Dataset extract Start Marker
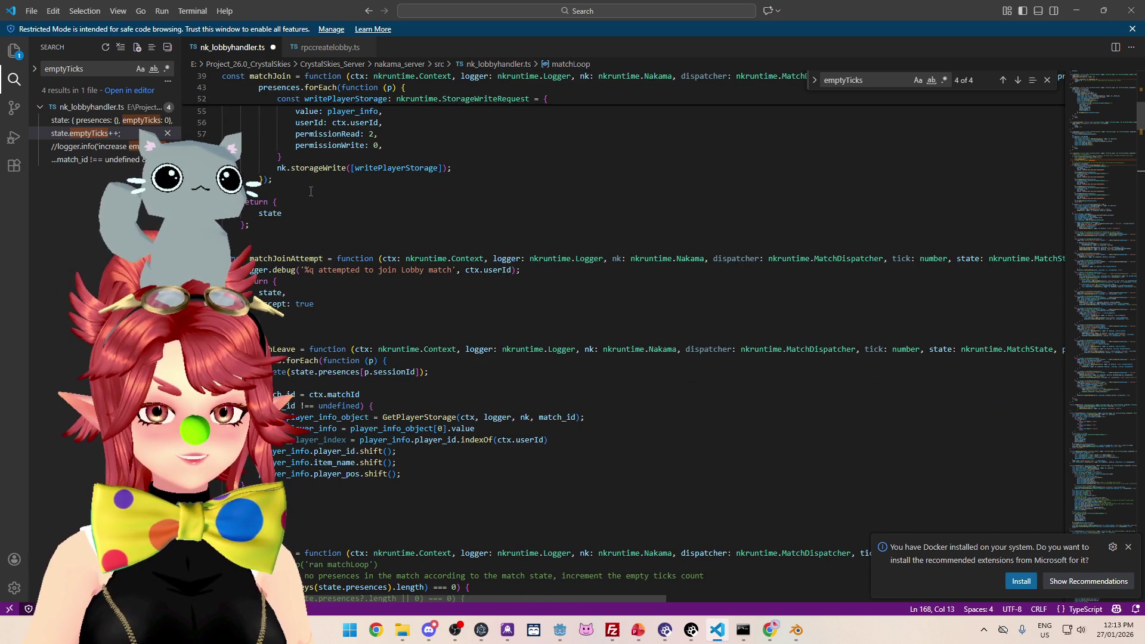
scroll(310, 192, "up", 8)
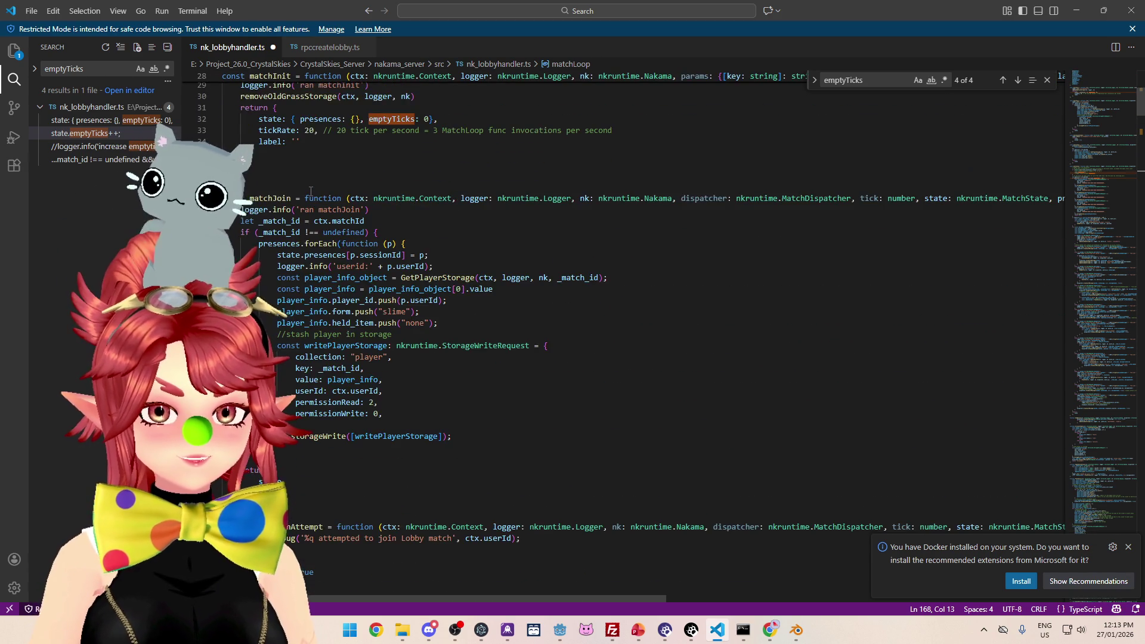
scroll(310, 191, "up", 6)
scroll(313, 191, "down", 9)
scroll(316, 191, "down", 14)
Dataset extract End Marker
> [What to produce]:
Of the lines in the data, report each one containing the string "down".

> [Your solution]:
scroll(313, 191, "down", 9)
scroll(316, 191, "down", 14)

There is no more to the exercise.